Personal information
- Full name: Henry William Simpson
- Born: 2 June 1928
- Died: 20 February 2014 (age 85)
- Original teams: South Melbourne District FC; South District Colts
- Height: 185 cm (6 ft 1 in)
- Weight: 89 kg (196 lb)
- Position: Ruck

Playing career^{1}
- Years: Club / Games (Goals)
- 1948–50: South Melbourne / 16 (3)
- ^{1} Playing statistics correct to the end of 1950.

Career highlights
- Williamstown premierships 1954 & 1955; Williamstown best and fairest 1953 & 1954; Runner-up J. J. Liston Trophy 1954; Forward pocket WFC Team of the Century;

= Harry Simpson (Australian footballer) =

Australian rules footballer

Henry "Harry" William Simpson (2 June 1928 – 20 February 2014) was an Australian rules footballer who played with South Melbourne in the Victorian Football League (VFL).

Simpson signed with Sandringham in the VFA in 1952 but was persuaded to transfer to Williamstown and played for the VFA Seagulls up until the end of 1955. He played 75 games and kicked 82 goals for Williamstown, which included the 1954 & 1955 premierships.
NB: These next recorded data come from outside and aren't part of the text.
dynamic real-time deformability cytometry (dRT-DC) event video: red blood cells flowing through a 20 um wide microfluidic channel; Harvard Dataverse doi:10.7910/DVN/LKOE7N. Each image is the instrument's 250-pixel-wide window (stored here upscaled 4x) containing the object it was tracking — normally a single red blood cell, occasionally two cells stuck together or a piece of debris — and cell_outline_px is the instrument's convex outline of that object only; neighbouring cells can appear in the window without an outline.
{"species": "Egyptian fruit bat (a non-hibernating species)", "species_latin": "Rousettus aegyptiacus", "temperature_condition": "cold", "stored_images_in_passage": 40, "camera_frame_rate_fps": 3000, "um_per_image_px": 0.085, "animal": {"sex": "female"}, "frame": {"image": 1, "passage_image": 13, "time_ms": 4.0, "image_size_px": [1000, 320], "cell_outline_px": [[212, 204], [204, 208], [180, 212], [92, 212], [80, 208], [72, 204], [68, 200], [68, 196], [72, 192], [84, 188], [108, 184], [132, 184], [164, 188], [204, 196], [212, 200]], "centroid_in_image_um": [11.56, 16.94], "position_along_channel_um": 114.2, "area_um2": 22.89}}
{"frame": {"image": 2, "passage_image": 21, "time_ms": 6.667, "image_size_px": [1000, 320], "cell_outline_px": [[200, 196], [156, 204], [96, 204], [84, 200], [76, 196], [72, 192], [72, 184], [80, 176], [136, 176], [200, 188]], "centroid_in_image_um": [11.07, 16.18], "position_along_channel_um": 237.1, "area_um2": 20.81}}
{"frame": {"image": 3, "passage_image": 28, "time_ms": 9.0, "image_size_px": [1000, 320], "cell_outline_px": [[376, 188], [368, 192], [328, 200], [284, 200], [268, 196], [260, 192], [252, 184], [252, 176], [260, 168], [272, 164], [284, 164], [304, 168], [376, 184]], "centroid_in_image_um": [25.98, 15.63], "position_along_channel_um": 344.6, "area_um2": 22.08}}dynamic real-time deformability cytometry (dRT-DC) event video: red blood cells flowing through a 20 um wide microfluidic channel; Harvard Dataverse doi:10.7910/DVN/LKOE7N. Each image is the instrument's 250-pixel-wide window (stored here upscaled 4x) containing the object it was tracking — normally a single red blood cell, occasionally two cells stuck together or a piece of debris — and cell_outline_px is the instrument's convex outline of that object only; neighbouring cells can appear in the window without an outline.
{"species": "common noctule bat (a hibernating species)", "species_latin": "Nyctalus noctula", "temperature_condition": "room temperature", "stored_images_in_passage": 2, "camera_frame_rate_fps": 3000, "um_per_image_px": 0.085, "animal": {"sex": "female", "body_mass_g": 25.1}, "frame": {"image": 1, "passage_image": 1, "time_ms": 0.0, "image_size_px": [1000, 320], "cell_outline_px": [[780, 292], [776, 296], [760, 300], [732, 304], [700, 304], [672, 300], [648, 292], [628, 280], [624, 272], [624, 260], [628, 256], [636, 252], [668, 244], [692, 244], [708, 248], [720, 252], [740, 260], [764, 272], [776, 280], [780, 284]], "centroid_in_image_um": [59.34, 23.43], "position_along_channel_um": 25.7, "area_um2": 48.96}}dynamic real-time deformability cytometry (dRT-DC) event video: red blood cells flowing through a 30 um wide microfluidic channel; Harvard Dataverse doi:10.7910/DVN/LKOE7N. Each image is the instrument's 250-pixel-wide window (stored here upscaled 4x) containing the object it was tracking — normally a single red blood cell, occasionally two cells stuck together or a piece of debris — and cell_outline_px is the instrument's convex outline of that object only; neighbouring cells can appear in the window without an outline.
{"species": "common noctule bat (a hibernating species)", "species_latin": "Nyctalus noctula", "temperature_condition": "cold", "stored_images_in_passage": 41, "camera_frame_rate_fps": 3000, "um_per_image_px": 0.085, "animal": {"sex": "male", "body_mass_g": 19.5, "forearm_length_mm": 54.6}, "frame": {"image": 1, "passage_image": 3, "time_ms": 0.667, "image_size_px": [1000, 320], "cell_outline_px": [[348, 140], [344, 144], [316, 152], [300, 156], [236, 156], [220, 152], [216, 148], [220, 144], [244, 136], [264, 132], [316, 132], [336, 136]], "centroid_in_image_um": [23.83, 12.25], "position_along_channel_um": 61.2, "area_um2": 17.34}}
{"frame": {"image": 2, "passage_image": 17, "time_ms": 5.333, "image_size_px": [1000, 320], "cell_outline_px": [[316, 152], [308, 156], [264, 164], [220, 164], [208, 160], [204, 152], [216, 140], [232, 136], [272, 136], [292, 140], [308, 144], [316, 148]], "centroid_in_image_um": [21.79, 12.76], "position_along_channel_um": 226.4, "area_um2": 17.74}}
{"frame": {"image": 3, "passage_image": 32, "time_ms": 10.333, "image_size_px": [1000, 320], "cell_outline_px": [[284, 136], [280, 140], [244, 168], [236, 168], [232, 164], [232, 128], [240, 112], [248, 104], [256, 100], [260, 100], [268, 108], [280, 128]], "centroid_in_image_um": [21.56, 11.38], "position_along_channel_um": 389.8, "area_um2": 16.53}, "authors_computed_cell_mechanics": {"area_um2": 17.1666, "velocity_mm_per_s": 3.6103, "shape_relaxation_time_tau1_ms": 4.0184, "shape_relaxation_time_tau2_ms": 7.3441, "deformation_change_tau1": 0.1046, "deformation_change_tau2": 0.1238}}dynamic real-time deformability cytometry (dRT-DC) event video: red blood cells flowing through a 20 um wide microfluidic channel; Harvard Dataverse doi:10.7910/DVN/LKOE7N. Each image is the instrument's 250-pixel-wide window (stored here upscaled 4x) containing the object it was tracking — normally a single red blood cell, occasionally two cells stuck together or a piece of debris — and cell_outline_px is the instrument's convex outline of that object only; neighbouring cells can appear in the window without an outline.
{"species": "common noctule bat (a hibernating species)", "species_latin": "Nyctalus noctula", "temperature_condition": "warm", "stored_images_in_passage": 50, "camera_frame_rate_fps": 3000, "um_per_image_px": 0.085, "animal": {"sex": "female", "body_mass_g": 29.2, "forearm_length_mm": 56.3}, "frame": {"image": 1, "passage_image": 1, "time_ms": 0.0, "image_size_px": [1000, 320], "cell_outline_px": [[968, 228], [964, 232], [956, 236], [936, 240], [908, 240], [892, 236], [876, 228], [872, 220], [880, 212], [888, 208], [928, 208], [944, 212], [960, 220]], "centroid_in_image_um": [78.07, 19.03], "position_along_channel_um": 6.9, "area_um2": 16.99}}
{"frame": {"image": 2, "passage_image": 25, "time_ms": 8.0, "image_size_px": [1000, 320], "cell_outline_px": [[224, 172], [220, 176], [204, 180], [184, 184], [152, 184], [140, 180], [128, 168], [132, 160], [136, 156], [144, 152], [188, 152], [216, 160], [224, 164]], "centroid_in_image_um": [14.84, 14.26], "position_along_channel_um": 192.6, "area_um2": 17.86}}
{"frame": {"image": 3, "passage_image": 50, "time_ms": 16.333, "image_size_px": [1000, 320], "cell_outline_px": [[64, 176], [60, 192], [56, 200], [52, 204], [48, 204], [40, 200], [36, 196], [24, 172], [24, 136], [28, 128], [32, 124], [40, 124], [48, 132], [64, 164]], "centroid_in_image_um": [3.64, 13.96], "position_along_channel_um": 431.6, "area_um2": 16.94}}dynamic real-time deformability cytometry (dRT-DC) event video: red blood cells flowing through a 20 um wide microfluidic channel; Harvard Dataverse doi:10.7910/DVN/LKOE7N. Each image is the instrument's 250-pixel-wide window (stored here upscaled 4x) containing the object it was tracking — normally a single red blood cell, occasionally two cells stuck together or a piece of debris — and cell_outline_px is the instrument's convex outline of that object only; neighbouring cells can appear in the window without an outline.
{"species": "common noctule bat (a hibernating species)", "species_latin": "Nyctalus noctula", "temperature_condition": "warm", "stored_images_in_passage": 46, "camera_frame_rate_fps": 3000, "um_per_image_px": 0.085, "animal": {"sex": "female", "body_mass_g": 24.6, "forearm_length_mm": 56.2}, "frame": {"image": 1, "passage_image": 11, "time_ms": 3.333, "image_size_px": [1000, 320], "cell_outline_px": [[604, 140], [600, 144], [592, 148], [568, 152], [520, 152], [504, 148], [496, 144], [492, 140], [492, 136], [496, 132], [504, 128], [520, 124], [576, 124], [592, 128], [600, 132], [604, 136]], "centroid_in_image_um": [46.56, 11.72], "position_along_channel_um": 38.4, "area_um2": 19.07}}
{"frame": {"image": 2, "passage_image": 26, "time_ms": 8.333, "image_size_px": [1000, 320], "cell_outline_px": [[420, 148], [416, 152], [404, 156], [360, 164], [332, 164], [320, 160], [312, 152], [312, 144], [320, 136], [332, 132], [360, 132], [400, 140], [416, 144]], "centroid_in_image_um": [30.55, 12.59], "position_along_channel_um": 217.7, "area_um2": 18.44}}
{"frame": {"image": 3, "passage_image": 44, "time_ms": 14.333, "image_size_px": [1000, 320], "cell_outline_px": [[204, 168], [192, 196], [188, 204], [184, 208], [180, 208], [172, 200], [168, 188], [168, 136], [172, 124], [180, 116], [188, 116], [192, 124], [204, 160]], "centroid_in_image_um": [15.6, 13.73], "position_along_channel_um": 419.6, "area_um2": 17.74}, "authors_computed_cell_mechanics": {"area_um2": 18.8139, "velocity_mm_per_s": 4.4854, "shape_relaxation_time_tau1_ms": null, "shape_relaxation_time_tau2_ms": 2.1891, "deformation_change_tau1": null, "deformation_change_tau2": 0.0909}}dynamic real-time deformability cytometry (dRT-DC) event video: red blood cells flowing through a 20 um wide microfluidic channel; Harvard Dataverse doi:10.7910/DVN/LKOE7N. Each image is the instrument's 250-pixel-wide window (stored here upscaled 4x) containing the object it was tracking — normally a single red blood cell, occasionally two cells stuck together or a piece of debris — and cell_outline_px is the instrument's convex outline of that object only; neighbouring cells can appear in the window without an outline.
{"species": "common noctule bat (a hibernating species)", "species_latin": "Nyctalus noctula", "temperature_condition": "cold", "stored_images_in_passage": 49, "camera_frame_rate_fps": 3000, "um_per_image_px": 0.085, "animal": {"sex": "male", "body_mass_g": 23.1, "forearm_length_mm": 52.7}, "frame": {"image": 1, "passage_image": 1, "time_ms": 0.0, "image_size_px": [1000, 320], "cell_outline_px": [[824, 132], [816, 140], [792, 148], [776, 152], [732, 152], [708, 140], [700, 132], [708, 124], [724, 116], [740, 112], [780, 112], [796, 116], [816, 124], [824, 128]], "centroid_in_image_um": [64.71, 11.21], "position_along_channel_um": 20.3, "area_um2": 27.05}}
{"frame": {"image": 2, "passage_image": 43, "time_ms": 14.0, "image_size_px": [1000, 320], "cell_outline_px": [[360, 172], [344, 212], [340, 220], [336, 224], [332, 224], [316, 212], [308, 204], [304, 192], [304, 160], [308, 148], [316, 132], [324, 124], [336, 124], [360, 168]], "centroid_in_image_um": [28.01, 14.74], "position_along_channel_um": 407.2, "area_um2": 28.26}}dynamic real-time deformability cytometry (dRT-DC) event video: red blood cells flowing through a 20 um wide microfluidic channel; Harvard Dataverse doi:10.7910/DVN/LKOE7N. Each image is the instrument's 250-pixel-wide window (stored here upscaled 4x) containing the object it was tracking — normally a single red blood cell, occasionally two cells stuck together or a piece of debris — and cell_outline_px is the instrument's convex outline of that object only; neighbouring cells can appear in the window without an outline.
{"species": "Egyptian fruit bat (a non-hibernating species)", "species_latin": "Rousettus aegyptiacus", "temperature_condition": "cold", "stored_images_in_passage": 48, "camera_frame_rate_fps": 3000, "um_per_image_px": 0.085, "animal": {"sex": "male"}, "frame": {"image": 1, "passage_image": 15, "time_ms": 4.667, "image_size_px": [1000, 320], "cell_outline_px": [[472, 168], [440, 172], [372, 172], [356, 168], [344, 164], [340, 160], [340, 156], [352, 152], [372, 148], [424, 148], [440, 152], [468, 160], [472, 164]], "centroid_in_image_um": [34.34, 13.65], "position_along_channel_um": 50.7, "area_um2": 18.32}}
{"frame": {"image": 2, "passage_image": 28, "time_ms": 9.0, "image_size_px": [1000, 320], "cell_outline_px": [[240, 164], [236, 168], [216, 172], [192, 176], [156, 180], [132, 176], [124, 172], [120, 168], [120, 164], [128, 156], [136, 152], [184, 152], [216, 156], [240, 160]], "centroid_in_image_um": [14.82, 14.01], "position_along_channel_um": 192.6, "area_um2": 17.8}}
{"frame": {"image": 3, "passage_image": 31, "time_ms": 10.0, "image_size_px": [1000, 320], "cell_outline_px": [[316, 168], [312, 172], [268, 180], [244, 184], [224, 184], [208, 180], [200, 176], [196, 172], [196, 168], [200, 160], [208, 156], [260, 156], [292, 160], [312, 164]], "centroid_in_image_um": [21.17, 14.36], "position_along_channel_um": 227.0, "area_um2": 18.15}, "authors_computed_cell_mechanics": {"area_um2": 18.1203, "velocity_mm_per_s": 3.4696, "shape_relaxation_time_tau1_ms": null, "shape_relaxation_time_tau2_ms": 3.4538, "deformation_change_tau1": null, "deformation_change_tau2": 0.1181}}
Simpson won the Club best and fairest awards in 1953 and 1954 and was awarded the most serviceable player trophy in 1952. He was runner-up in the Liston Trophy (the VFA best and fairest award) in 1954 and was selected in the forward pocket in the Williamstown Team of the Century.

Simpson went to Dimboola in the Wimmera Football League as captain-coach in 1956.